Çocuğunuzun bazı sorunları olduğunu kabul edin, çünkü onları teşvik etmenin genellikle zor olduğunu ve birçoğunun bu nedenden dolayı değişimin parçası olma konusunda isteksiz olduklarını unutmayın.

Ancak, bunların çocuğunuzun iyileşmesinin önemli bir parçası olduğunu anlamak önemlidir.
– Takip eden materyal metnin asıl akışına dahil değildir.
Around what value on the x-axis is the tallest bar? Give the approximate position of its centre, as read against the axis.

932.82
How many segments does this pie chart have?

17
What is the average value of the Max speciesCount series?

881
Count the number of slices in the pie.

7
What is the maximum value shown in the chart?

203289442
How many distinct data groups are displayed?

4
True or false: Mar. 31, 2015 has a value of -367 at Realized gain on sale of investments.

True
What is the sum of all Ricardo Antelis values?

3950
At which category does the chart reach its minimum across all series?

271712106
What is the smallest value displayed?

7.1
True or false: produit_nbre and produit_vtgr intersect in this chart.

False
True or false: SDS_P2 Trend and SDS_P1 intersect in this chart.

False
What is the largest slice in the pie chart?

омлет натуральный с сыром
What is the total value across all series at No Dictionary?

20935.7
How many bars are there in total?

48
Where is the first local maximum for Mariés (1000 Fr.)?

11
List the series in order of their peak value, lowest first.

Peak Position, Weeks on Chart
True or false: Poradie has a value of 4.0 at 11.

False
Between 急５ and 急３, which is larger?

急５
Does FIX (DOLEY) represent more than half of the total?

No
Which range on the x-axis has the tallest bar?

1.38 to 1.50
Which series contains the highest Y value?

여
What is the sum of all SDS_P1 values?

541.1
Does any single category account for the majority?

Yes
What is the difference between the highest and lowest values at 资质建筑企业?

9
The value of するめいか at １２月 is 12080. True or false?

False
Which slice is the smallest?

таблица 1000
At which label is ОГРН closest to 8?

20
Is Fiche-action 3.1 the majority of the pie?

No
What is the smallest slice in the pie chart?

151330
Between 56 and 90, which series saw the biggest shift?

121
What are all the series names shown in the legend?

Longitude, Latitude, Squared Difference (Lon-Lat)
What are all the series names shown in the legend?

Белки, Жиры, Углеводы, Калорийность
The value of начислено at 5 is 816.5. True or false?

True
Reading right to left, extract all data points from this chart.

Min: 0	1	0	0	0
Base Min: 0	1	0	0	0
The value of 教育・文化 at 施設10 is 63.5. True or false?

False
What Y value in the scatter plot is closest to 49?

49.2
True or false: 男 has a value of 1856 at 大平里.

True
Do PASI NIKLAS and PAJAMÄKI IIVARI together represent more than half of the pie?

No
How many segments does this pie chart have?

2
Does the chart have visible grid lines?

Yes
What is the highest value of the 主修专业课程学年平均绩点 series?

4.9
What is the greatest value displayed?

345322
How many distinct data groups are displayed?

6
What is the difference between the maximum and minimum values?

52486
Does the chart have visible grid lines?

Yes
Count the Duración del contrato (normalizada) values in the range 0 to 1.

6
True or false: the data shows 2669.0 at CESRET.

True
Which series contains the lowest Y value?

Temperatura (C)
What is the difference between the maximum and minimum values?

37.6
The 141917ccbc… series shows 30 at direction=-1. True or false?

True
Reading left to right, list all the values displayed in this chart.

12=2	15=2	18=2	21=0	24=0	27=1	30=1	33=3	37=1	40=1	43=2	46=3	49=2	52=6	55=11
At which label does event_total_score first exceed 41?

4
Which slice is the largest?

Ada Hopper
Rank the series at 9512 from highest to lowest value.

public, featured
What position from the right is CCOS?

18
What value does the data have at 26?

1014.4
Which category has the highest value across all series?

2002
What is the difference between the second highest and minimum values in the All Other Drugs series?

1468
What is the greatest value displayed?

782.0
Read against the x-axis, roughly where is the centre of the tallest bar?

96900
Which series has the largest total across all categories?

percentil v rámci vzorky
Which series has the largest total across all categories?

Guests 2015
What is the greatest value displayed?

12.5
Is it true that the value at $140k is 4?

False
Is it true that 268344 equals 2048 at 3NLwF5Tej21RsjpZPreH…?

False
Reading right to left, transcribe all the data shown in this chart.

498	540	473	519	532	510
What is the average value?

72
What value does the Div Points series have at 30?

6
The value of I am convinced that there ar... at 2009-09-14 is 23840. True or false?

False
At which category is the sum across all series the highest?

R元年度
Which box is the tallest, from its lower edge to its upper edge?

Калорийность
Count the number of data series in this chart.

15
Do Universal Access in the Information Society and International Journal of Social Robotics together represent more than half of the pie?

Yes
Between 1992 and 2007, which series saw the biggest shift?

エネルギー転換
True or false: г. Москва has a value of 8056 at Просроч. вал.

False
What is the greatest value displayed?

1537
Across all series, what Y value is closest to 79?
Ne de olsa, ebeveynler (ve genel olarak aile), dünyayı çocuklara göstermek, ana sosyalleşme ve keşif kaynakları olmakla sorumludur.

Depresyon ile karıştırmamak önemlidir ...

Her ne kadar çocuklar çok farklı şekillerde yaşadıkları depresyonunu ifade edebilmelerine rağmen, bu belirtilerin mutlaka bu sorunun varlığının bir işareti olduğu anlamına gelmez.

Dolayısıyla, örneğin, sosyal geri çekilme, çocuğun depresyona maruz kaldığının sıklıkla bir işaretidir, ancak depresyondan dolayı olması gerekmemektedir.

Aslında, sosyal geri çekilme kaygı sorunlarıyla daha fazla ilgilidir ve hatta başkalarıyla bağlantı kurmadan kendi başına bir sorun olma eğilimindedir.

Sosyal geri çekilme, çocuğun içe dönük ve utangaç olmasından ve daha fazla ücrete tabi olmasından kaynaklanabilir; bu durum, akranların onu reddettiği ya da aralarında fark edilmediği ve hatta bakıcılarına bağlanma problemlerine dikkat çekebileceği konusunda eklenebilir.

Ayrıca, sevilen birinin kaybından sonra yas gibi depresif bir durum gibi olumsuz bir olaydan önce üzüntüyle karıştırılmamalıdır.

Keder durumunda, duygusal sıkıntı ilk iki ayı geçinceye kadar ya da günlük yaşamda büyük bir girişime neden olana kadar depresif bir hastalık olarak kabul edilmeyecektir.

Birçok durumda çocuklar, ebeveynlerin kendisi kadar çocuk olmayan problemler için ruh sağlığı uzmanlarına yönlendirilir.

Ancak, sorunu kendinizden başka bir yerde görmek ve yanlış yaptığınızı, bir ebeveyn olduğunuzda daha karmaşık bir durum olduğunu kabul etmek genellikle daha kolaydır. Dedikleri gibi, ilk adım onu ​​tanımaktır.